I am stuck with the calculation of $(\nabla ^2 \beta)(X,Y,Z_1,\dots,Z_r)$.
In the following, capital letters are arbitrary vector fields.
Suppose $\beta$ is an $(r,0)$ tensor. Denote $(\nabla \beta)(Y,Z_1,\dots,Z_r) = (\nabla_Y \beta) (Z_1,\dots,Z_r)$, just two ways to express the same thing. Recall the definition
$(\nabla _Y \beta)(X_1,\dots,X_r) := Y[\beta(X_1,\dots,X_r)] - \beta(\nabla_Y X_1,\dots, X_r) - \dots - \beta(X_1,\dots,\nabla_Y X_r) $
Now I try to compute $(\nabla ^2 \beta)(X,Y,Z_1,\dots,Z_r)$
$(\nabla ^2 \beta)(X,Y,Z_1,\dots,Z_r) = (\nabla (\nabla \beta))(X,Y,Z_1,\dots,Z_r)= (\nabla_X (\nabla \beta))(Y,Z_1,\dots,Z_r) = X[ (\nabla \beta)(Y,Z_1,\dots Z_r)] - (\nabla \beta)(\nabla _X Y,Z_1,\dots,Z_r) - (\nabla \beta)(Y,\nabla _X Z_1,\dots,Z_r) - \dots - (\nabla \beta)(Y, Z_1,\dots,\nabla _X Z_r) $
Well, according to Chow's Hamilton Ricci Flow it is true that
$(\nabla ^2 \beta)(X,Y,Z_1,\dots,Z_r) = X[ (\nabla \beta)(Y,Z_1,\dots Z_r)] - (\nabla \beta)(\nabla _X Y,Z_1,\dots,Z_r)$
so I assume that we must have
$ (\nabla \beta)(Y,\nabla _X Z_1,\dots,Z_r) + \dots + (\nabla \beta)(Y, Z_1,\dots,\nabla _X Z_r) = 0 $
and I have no idea how to make the last computation. Thank you for any help.
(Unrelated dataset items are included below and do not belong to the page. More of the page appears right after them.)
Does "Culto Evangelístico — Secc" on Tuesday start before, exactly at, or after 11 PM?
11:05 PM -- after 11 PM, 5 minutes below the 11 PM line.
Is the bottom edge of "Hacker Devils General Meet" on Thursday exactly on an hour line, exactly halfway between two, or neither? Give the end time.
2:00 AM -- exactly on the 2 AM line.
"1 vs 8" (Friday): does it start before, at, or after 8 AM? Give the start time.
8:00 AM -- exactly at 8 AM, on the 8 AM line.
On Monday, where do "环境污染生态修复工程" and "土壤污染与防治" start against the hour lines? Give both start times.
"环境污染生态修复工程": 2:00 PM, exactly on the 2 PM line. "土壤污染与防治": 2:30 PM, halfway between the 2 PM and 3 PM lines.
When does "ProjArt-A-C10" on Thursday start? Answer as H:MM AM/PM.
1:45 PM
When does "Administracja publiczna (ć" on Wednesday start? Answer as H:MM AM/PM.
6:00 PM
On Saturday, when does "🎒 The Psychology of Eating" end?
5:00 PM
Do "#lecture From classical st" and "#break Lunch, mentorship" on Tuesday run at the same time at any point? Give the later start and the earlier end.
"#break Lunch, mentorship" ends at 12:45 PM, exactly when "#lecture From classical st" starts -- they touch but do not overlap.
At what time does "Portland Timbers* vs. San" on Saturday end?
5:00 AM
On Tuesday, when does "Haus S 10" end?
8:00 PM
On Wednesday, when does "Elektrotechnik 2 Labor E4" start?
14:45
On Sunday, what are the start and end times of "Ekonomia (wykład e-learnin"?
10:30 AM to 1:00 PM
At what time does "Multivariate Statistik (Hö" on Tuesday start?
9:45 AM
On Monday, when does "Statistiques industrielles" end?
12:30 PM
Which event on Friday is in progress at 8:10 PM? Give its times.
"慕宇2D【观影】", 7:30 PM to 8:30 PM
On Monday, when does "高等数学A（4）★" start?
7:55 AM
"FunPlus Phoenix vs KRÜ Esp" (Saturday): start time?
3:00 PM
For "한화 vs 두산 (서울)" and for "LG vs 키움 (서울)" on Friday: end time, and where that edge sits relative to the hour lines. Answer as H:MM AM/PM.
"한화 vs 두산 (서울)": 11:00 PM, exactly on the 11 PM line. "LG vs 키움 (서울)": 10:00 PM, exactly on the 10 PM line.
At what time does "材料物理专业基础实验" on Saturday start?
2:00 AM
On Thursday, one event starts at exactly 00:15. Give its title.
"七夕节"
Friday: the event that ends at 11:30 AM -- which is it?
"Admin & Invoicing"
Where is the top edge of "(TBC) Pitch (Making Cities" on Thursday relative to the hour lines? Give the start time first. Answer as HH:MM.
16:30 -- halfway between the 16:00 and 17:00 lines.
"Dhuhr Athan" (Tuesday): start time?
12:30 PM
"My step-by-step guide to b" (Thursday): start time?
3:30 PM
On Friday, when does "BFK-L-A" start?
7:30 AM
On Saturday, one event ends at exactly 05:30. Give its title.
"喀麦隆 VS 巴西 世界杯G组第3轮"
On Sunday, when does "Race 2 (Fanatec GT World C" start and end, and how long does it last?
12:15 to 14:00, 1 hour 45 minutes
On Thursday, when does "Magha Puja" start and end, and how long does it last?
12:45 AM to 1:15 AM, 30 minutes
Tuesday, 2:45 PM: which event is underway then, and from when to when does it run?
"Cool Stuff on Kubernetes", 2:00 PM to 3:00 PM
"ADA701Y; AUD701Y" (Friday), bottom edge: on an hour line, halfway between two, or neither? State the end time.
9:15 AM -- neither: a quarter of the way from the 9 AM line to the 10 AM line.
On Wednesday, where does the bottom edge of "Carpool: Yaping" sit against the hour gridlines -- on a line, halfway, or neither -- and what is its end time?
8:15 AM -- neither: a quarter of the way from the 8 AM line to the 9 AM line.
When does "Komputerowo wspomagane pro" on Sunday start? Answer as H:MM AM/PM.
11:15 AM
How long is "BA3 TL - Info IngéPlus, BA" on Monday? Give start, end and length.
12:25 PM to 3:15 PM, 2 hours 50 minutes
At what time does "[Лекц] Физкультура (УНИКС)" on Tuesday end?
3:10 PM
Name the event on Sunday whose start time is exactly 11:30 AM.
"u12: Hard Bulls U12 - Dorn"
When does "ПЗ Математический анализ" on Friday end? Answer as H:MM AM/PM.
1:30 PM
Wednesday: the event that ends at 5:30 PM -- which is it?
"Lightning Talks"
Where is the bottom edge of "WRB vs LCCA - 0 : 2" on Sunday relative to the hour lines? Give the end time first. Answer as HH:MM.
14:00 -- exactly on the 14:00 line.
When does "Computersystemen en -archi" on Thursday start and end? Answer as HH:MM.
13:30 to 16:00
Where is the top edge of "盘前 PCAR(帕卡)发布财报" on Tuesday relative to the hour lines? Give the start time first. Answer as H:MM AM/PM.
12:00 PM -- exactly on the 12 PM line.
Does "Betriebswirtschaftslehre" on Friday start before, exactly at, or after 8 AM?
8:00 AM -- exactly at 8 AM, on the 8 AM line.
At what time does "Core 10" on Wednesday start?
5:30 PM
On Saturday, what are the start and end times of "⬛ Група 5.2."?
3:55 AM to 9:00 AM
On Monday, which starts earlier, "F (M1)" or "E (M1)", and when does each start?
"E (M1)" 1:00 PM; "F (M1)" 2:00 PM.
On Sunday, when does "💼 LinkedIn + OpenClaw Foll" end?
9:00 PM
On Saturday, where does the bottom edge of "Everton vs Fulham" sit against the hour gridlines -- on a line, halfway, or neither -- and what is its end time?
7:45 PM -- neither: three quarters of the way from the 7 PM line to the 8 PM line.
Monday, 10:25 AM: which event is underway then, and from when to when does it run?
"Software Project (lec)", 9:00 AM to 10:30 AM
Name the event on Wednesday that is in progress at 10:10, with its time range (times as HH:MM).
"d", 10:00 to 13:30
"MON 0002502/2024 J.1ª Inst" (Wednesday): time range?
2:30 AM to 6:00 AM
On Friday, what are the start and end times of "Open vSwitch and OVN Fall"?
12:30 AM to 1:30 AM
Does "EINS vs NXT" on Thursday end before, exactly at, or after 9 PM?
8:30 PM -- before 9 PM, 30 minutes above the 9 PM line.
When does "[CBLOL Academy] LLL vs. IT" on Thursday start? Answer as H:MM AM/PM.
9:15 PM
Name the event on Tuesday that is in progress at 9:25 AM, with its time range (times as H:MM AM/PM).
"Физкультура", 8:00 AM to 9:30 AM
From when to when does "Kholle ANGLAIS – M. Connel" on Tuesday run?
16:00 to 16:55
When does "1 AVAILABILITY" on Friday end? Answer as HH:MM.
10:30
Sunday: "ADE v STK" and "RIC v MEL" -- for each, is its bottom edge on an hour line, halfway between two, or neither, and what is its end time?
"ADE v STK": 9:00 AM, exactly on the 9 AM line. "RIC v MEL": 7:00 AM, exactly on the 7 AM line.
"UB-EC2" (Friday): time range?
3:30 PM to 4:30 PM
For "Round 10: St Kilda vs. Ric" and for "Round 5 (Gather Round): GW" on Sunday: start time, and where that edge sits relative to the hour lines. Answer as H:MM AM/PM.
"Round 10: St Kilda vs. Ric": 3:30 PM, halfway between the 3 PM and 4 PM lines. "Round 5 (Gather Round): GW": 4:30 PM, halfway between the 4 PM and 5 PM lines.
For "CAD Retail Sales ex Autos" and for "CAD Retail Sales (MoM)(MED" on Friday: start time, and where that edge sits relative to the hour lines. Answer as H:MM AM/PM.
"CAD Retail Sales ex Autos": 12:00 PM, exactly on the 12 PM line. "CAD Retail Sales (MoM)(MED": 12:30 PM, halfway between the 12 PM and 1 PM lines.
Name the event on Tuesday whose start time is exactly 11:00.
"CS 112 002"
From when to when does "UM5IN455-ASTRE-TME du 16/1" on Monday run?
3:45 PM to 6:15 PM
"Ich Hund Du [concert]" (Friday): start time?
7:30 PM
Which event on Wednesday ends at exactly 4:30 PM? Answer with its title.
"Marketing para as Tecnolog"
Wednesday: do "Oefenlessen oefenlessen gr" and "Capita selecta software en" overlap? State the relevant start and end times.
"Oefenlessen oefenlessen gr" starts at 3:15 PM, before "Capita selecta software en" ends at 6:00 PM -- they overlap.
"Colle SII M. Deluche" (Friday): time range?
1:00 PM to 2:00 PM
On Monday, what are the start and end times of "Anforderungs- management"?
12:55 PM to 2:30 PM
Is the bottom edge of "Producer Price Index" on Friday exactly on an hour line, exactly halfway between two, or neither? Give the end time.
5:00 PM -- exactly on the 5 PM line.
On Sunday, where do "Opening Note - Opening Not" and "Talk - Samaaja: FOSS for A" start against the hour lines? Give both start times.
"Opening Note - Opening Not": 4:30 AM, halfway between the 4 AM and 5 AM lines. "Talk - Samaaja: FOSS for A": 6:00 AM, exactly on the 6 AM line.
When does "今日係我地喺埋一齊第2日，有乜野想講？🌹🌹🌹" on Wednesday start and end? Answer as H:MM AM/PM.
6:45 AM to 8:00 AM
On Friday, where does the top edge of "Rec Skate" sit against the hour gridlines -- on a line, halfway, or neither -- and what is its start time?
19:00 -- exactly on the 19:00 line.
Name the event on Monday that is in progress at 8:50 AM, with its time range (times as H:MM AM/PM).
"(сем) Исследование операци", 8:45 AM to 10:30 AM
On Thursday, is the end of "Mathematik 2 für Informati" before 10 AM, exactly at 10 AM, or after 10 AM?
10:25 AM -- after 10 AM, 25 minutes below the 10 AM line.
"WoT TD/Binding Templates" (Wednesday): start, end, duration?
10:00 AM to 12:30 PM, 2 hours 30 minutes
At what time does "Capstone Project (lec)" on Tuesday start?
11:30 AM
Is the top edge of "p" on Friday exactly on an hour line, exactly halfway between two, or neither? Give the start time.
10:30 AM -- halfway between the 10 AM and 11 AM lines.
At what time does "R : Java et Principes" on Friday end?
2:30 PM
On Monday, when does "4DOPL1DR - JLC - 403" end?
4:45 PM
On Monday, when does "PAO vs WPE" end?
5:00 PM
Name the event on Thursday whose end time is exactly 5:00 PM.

Your computation is correct. In the book by Chow, Lu and Ni, it is said
$$(\nabla ^2 \beta)(X,Y,Z_1,\dots,Z_r) = \nabla_X (\nabla \beta)(Y,Z_1,\dots Z_r) - (\nabla_{\nabla _X Y} \beta)(Z_1,\dots,Z_r)$$ which is different from
$$(\nabla ^2 \beta)(X,Y,Z_1,\dots,Z_r) = X[ (\nabla \beta)(Y,Z_1,\dots Z_r)] - (\nabla \beta)(\nabla _X Y,Z_1,\dots,Z_r).$$ Note that
$$(\nabla \beta)(\nabla _X Y,Z_1,\dots,Z_r)\ne (\nabla_{\nabla _X Y} \beta)(Z_1,\dots,Z_r).$$